KA.df.KVPD.finalmodel2.initialProbs <- round(sum(KA.df$KVPD)/length(KA.df$KVPD),5)
KA.df.KVPD.finalmodel2.initialProbs 
## [1] 0.83703
Threshold=KA.df.KVPD.finalmodel2.initialProbs
logitPredicted_Values<-ifelse(predict(KA.df.KVPD.finalmodel2,type="response")>Threshold,1,0)
logitActual_Values<-KA.df$KVPD
logitConfusion_Matrix<-table(logitPredicted_Values,logitActual_Values)
logitConfusion_Matrix
##                      logitActual_Values
## logitPredicted_Values   0   1
##                     0  59 203
##                     1  44 326
KA.df.KVPD.finalmodel2.Sensitivity <- (logitConfusion_Matrix[2,2])/
  sum(logitConfusion_Matrix[1,2],logitConfusion_Matrix[2,2])
KA.df.KVPD.finalmodel2.Specificity <- (logitConfusion_Matrix[1,1])/
  sum(logitConfusion_Matrix[1,1],logitConfusion_Matrix[2,1])
KA.df.KVPD.finalmodel2.Precision <- (logitConfusion_Matrix[2,2])/
  sum(logitConfusion_Matrix[2,1],logitConfusion_Matrix[2,2])
KA.df.KVPD.finalmodel2.Accuracy <-(logitConfusion_Matrix[1,1]+logitConfusion_Matrix[2,2])/
  sum(logitConfusion_Matrix[1,1],logitConfusion_Matrix[1,2],logitConfusion_Matrix[2,1],logitConfusion_Matrix[2,2])
KA.df.KVPD.finalmodel2.Sensitivity
## [1] 0.6162571
KA.df.KVPD.finalmodel2.Specificity
## [1] 0.5728155
KA.df.KVPD.finalmodel2.Precision
## [1] 0.8810811
KA.df.KVPD.finalmodel2.Accuracy
## [1] 0.6091772
######################################
# INTERPRETING MODEL RESULTS
######################################

# Respondents with the following characteristics have been observed to have sufficient knowledge on vaccine-preventable diseases (KVPD):
# 1. Higher awareness on controversial issues regarding immunization
# 2. Favorable perception on the quality of immunization information
# 3. Favorable perception on the trustworthiness of the immunization program
# 4. More members of their households have experienced or acquired vaccine-preventable diseases

# All five significant predictor variables collectively represent the aspects of knowledge and awareness, perceptions and practices on immunization.

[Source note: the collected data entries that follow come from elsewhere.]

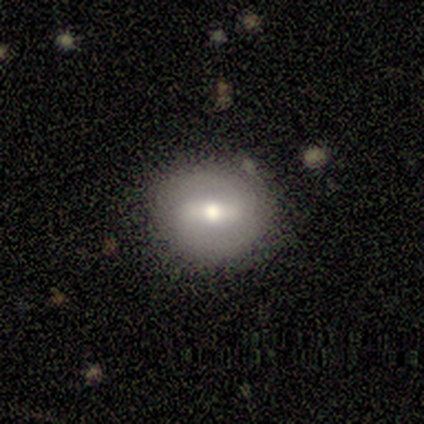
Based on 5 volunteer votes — Smooth or featured? featured or disk (60%)
Edge-on disk? no (100%)
Bar? strong (67%)
Spiral arms? yes (67%)
Spiral winding? medium (100%)
Spiral arm count? 2 (100%)
Bulge size? moderate (67%)
Merging? none (80%)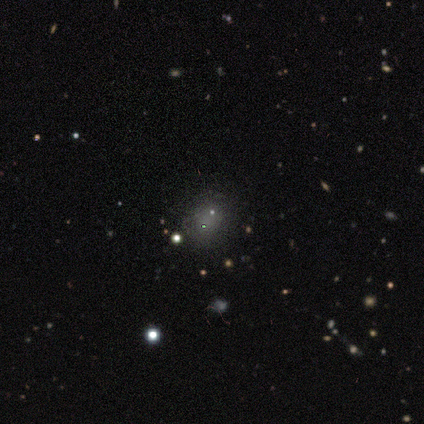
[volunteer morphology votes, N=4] A smooth galaxy with no disk features (50%, tied with star or artifact) that is round (50%, tied with in between). Merging: none (50%, tied with minor disturbance).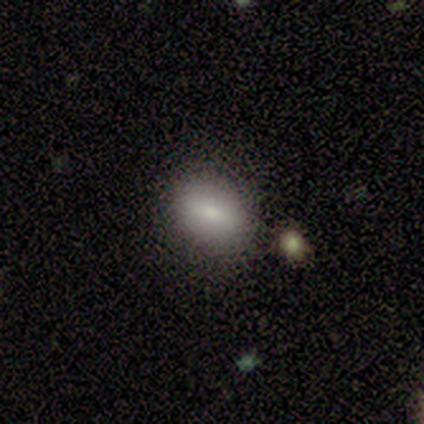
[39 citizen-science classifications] Q: Smooth or featured?
A: smooth (74%); runner-up: featured or disk (23%)
Q: How rounded?
A: in between (66%); runner-up: round (34%)
Q: Merging?
A: none (55%); runner-up: minor disturbance (16%)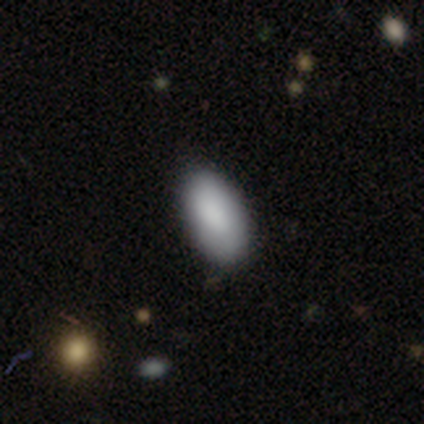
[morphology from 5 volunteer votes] A smooth galaxy with no disk features (80%) that is in between round and cigar-shaped (100%).

Vote fractions:
- Smooth or featured? smooth: 80% / featured or disk: 20% / star or artifact: 0%
- How rounded? in between: 100% / round: 0% / cigar-shaped: 0%
- Merging? none: 60% / minor disturbance: 20% / merger: 20% / major disturbance: 0%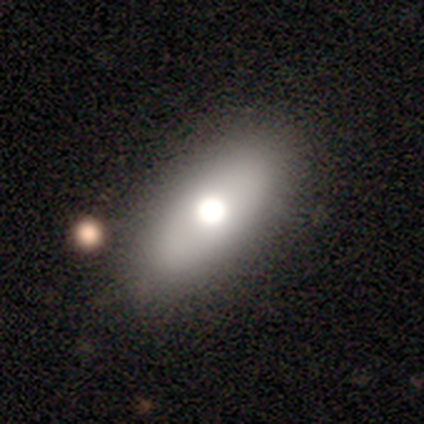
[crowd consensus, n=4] This appears to be a featured or disk galaxy (75%) viewed edge-on (67%) with a rounded central bulge (100%). Merging: none (100%).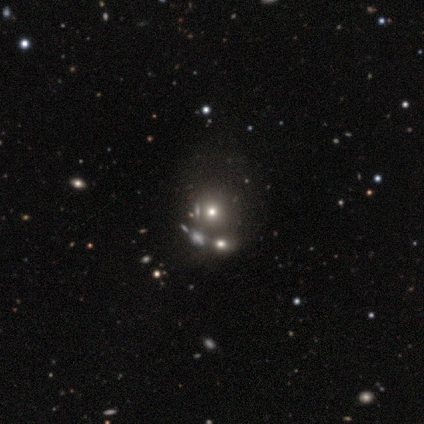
Morphology: type=featured or disk (67%); edge-on=no (100%); bar=no (100%); spiral arms=no (100%); bulge=moderate (100%); merging=none (67%).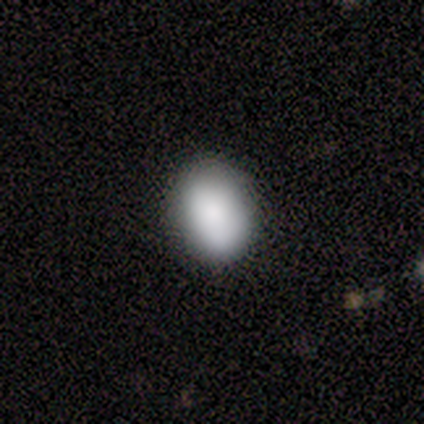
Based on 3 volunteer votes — Morphology: type=smooth (67%); roundness=in between (100%); merging=none (100%).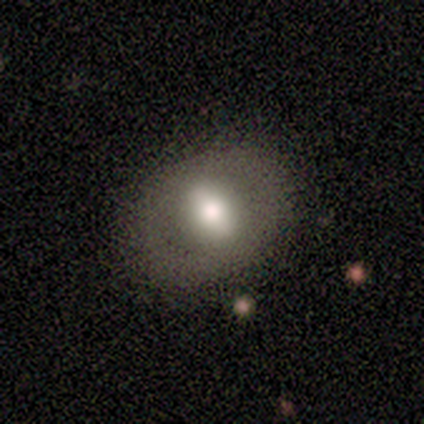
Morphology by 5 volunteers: This appears to be a smooth galaxy with no disk features (80%) that is in between round and cigar-shaped (75%). Merging: none (100%).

# Full Awareness on Vaccine Controversies
#Being fully aware of the controversies involving vaccines increases the odds of having sufficient knowledge in vaccine preventable diseases by almost 1,800% holding the rest of the variables constant.

# Partial Awareness on Vaccine Controversies
# Being partially aware of the controversies involving vaccines increases the odds of having sufficient knowledge in vaccine preventable diseases by almost 820% holding the rest of the variables constant.

# Perception on Immunization Program Trustworthiness
# An improved trust towards the government's immunization program increases the odds of having sufficient knowledge in vaccine preventable diseases by almost 13% holding the rest of the variables constant.

# Perception on the Quality of Immunization Information
# A unit increasedin the belief towards the information shared by the government regarding immunization increases the odds of having sufficient knowledge in vaccine preventable diseases by 9% holding the rest of the variables constant.

# Number of Household Members Who Acquired VPDs
# Having a single member of the household experience a vaccine preventable disease increases the odds of having sufficient knowledge about them by 23% holding the rest of the variables constant.